Victor Jara, dünya genelinde ezilmiş halkların dudaklarında bir marş haline gelen harika “Venceremos” (“Kazanacağız”) şarkısını yazan adamdı. Jara, 11 Eylül 1973’te Allende’yi deviren Pinochet cuntasının belki de en ünlü kurbanıydı.
Ünü Şili sınırlarını aşmıştı ve yazdığı şarkı dünyanın dört bir yanındaki büyük sanatçılar tarafından seslendiriliyordu. Jara, Santiago Stadyumu’nda tutuklanan ve hapsedilen 5,000 solcudan biriydi. Orada korkunç işkencelere maruz kalmıştı. İşkencecileri, parmaklarını kırdıktan sonra ondan gitar çalmasını ve şarkı söylemesini istedi. Jara, onlara “Venceremos” şarkısını söyledi. Başına bir kurşun sıkarak onu öldürdüler. Tarih 16 Eylül 1973’tü. Şili Yüksek Mahkemesi, Pazartesi günü, yaşları 73 ile 85 arasında değişen yedi emekli askere Jara cinayeti ile ilgili hapis cezası verdi. Aldıkları cezaları 8 ile 25 yıl arasında değişiyor. Şimdi Şilili demokratlar nihayet “Venceremos” diye haykırabilirler… 15 Temmuz 1974’te Larnaka’da yaşananları ve yarım yüzyıl boyunca haklarında raporlar, makaleler ve şiirler yazdığım kendi ölülerimi hatırladım. “Annemin hayır duasını aldım ve çırılçıplak savaşa gittim. Sordum ama bana silah vermediler ve zeytin dalları ile örtülmüş dört ölü adamla geri döndüm. Denizin kırmızıya döndüğü yerde ellerimi yıkadım utançla, gölgelerle ve kabuslarla”…

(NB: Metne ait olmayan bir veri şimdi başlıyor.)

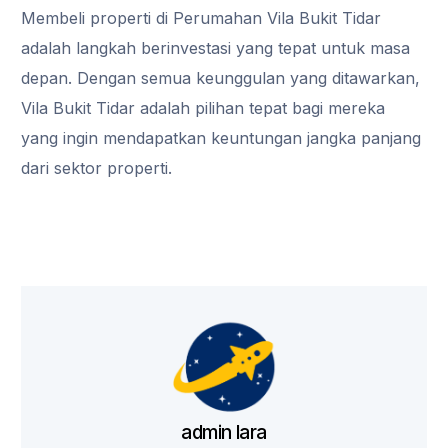
Membeli properti di
Perumahan Vila Bukit Tidar
adalah langkah berinvestasi yang tepat untuk masa
depan. Dengan semua keunggulan yang ditawarkan,
Vila Bukit Tidar adalah pilihan tepat bagi mereka
yang ingin mendapatkan keuntungan jangka panjang
dari sektor properti.
admin lara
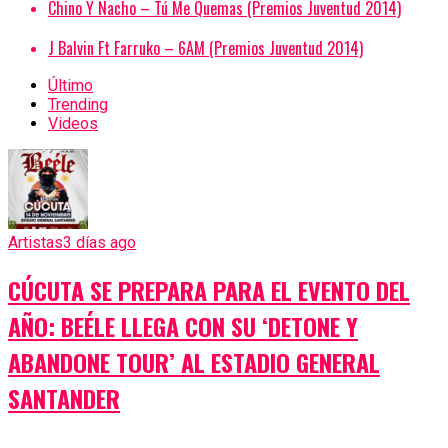
Chino Y Nacho – Tú Me Quemas (Premios Juventud 2014)
J Balvin Ft Farruko – 6AM (Premios Juventud 2014)
Último
Trending
Videos
Artistas
3 días ago
CÚCUTA SE PREPARA PARA EL EVENTO DEL
AÑO: BEÉLE LLEGA CON SU ‘DETONE Y
ABANDONE TOUR’ AL ESTADIO GENERAL
SANTANDER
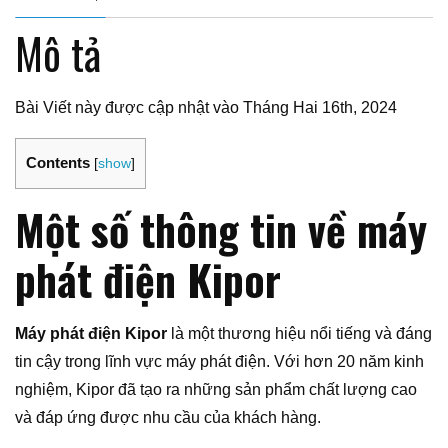
Mô tả
Bài Viết này được cập nhật vào Tháng Hai 16th, 2024
Contents
[
show
]
Một số thông tin về máy
phát điện Kipor
Máy phát điện Kipor
là một thương hiệu nổi tiếng và đáng
tin cậy trong lĩnh vực máy phát điện. Với hơn 20 năm kinh
nghiệm, Kipor đã tạo ra những sản phẩm chất lượng cao
và đáp ứng được nhu cầu của khách hàng.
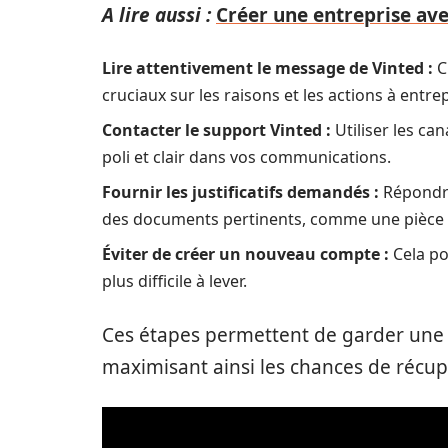
A lire aussi :
Créer une entreprise ave
Lire attentivement le message de Vinted :
C
cruciaux sur les raisons et les actions à entr
Contacter le support Vinted :
Utiliser les ca
poli et clair dans vos communications.
Fournir les justificatifs demandés :
Répondre
des documents pertinents, comme une pièce d
Éviter de créer un nouveau compte :
Cela po
plus difficile à lever.
Ces étapes permettent de garder une 
maximisant ainsi les chances de récup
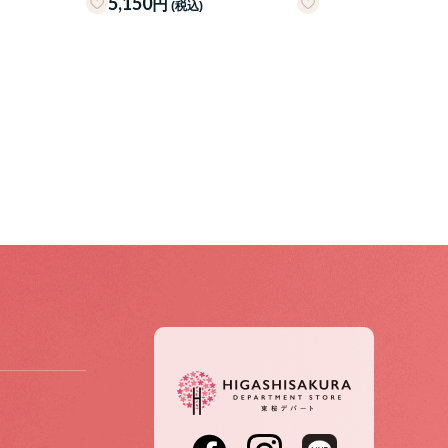
5,150
円
(税込)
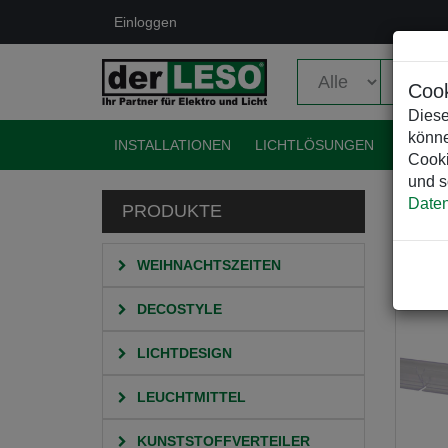
Einloggen
Cook
Diese
könne
INSTALLATIONEN
LICHTLÖSUNGEN
EVENT
Cooki
und s
Daten
PRODUKTE
HO
WEIHNACHTSZEITEN
DECOSTYLE
LICHTDESIGN
LEUCHTMITTEL
KUNSTSTOFFVERTEILER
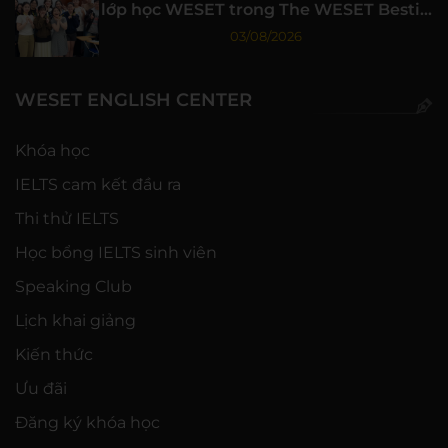
lớp học WESET trong The WESET Bestie
tập 3
03/08/2026
WESET ENGLISH CENTER
Khóa học
IELTS cam kết đầu ra
Thi thử IELTS
Học bổng IELTS sinh viên
Speaking Club
Lịch khai giảng
Kiến thức
Ưu đãi
Đăng ký khóa học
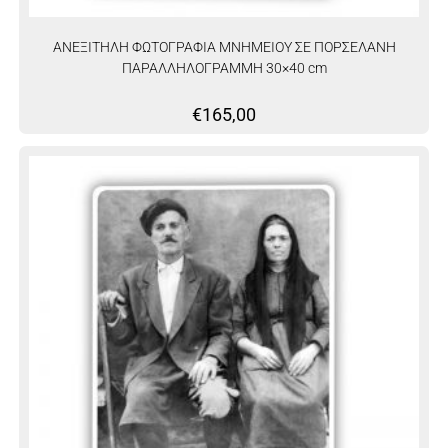
ΑΝΕΞΙΤΗΛΗ ΦΩΤΟΓΡΑΦΙΑ ΜΝΗΜΕΙΟΥ ΣΕ ΠΟΡΣΕΛΑΝΗ
ΠΑΡΑΛΛΗΛΟΓΡΑΜΜΗ 30×40 cm
€
165,00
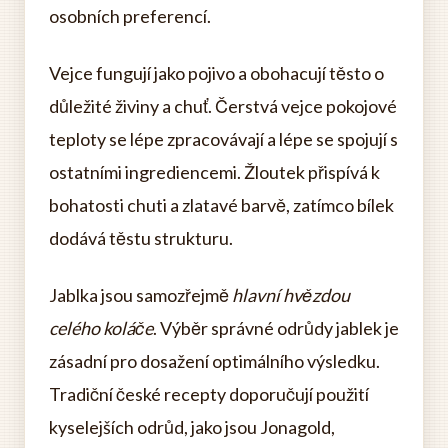
osobních preferencí.
Vejce fungují jako pojivo a obohacují těsto o
důležité živiny a chuť. Čerstvá vejce pokojové
teploty se lépe zpracovávají a lépe se spojují s
ostatními ingrediencemi. Žloutek přispívá k
bohatosti chuti a zlatavé barvě, zatímco bílek
dodává těstu strukturu.
Jablka jsou samozřejmě
hlavní hvězdou
celého koláče
. Výběr správné odrůdy jablek je
zásadní pro dosažení optimálního výsledku.
Tradiční české recepty doporučují použití
kyselejších odrůd, jako jsou Jonagold,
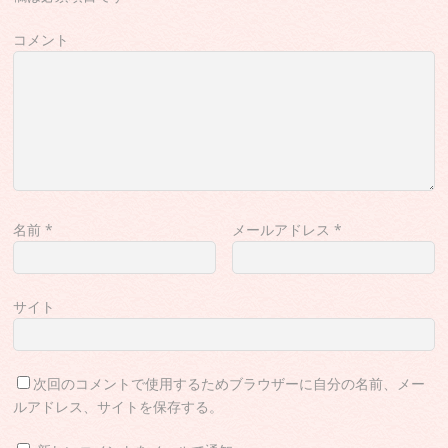
コメント
名前
*
メールアドレス
*
サイト
次回のコメントで使用するためブラウザーに自分の名前、メー
ルアドレス、サイトを保存する。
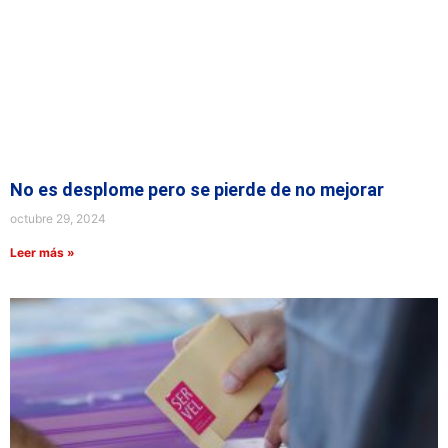
No es desplome pero se pierde de no mejorar
octubre 29, 2024
Leer más »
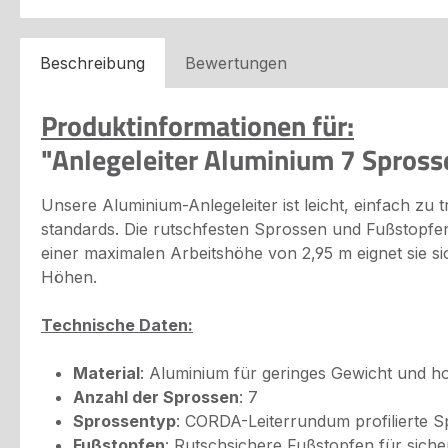
Beschreibung
Bewertungen
Produktinformationen für:
"Anlegeleiter Aluminium 7 Spross
Unsere Aluminium-Anlegeleiter ist leicht, einfach zu 
standards. Die rutschfesten Sprossen und Fußstopfen
einer maximalen Arbeitshöhe von 2,95 m eignet sie si
Höhen.
Technische Daten:
Material
: Aluminium für geringes Gewicht und hoh
Anzahl der Sprossen
: 7
Sprossentyp
: CORDA-Leiterrundum profilierte S
Fußstopfen
: Rutschsichere Fußstopfen für sich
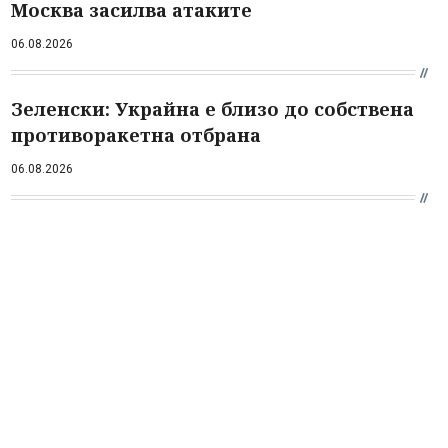
Москва засилва атаките
06.08.2026
Зеленски: Украйна е близо до собствена
противоракетна отбрана
06.08.2026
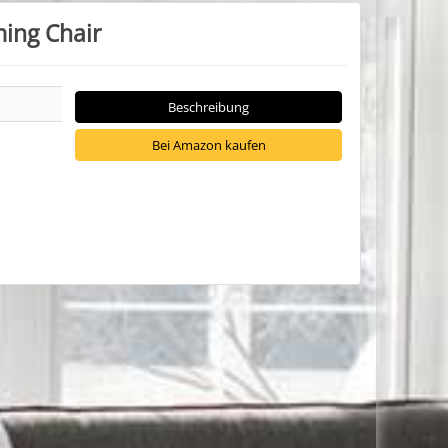
ing Chair
Beschreibung
Bei Amazon kaufen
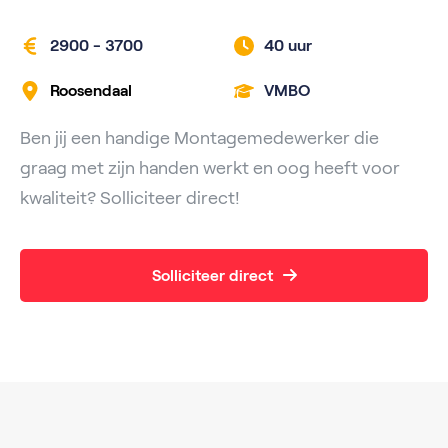
2900 - 3700
40 uur
Roosendaal
VMBO
Ben jij een handige Montagemedewerker die
graag met zijn handen werkt en oog heeft voor
kwaliteit? Solliciteer direct!
Solliciteer direct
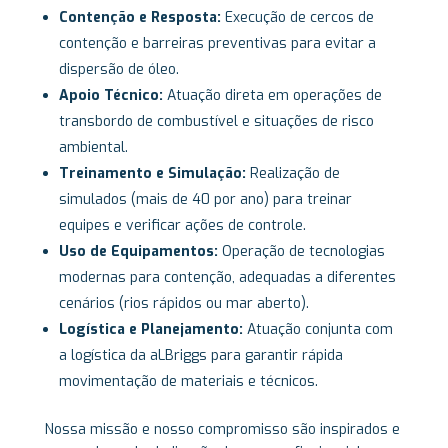
Contenção e Resposta:
Execução de cercos de
contenção e barreiras preventivas para evitar a
dispersão de óleo.
Apoio Técnico:
Atuação direta em operações de
transbordo de combustível e situações de risco
ambiental.
Treinamento e Simulação:
Realização de
simulados (mais de 40 por ano) para treinar
equipes e verificar ações de controle.
Uso de Equipamentos:
Operação de tecnologias
modernas para contenção, adequadas a diferentes
cenários (rios rápidos ou mar aberto).
Logística e Planejamento:
Atuação conjunta com
a logística da aLBriggs para garantir rápida
movimentação de materiais e técnicos.
Nossa missão e nosso compromisso são inspirados e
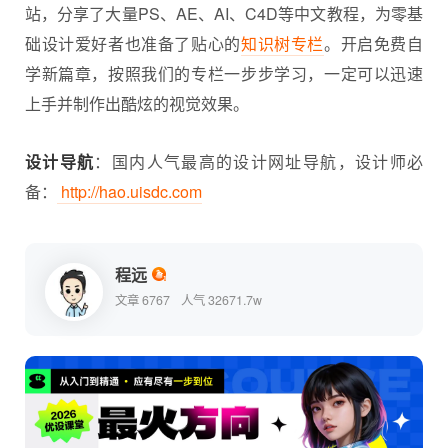
站，分享了大量PS、AE、AI、C4D等中文教程，为零基
础设计爱好者也准备了贴心的
知识树专栏
。开启免费自
学新篇章，按照我们的专栏一步步学习，一定可以迅速
上手并制作出酷炫的视觉效果。
设计导航
：国内人气最高的设计网址导航，设计师必
备：
http://hao.uisdc.com
程远
文章 6767
人气 32671.7w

Perşembe günü, yurtdışında yaşayan arkadaşım Nikitas Hristodulakis’in bir paylaşımını gördüm, yürek parçalayan bir soru sormuştu: “Doros Loizu’nun öldürülmesinin 49 yıl ardından basit bir soru sormak istiyorum. O zaman 13 yaşındaydım, şimdi 62 yaşındayım, 49 yıl boyunca hafızamda çok iyi tuttuğum üç isim yazacağım ve bu üç ismin Vassos Lissaridis’e yönelik suikast girişimiyle ve Doros Loizu’un öldürülmesiyle ne ilgisi olduğunu soracağım,” dedi ve “şapkalarını ters takan”, o dönem Lefkoşa’da yaşayan insanların iyi tanıdığı üç ünlü isim belirtti. Bir gün önce, Çarşamba günü, meslektaşım Kostas Venizelos’un [Filelefteros gazetesinde] mükemmel bir makalesi vardı ve diğer şeylerin yanı sıra şunları söylüyordu: “Türk bombardımanından yükselen duman, Lefkoşa’nın üzerine yayılan boğucu bir bulut yarattı. Mülteciler geçici olacağına inandıkları sığınaklar arıyorlardı. Aileler kayıplarını aradı. Doros Loizu 30 Ağustos 1974’te EOKA B tarafından bu ihanet, yıkım ve işgal ortamında öldürüldü. Üç fail vardı. Hem bilinen hem de ‘bilinmeyen’. ‘Şu beyaz Mazda’ya bak, Doktor. Plaka yok. Bu EOKA B’lierin kullandıklarından bir tanesi’ dedi Doros EDEK [Sosyal Demokrasi Hareketi] lideri Vassos Lissaridis’e ve haklıydı. Kalaşnikoflar onlara doğruldu ve mermilerini arabaya boşaltmaya başladı. Lissaridis ve Doros’un eşi Barbara Loizu yaralandı, Doros öldü. Onu öldürdüler.” … Katiller hala serbestçe dolaşıyor, dosya kapanmadı ama… kapanmış gibi diye vurgu yapıyor Kostas Venizelos.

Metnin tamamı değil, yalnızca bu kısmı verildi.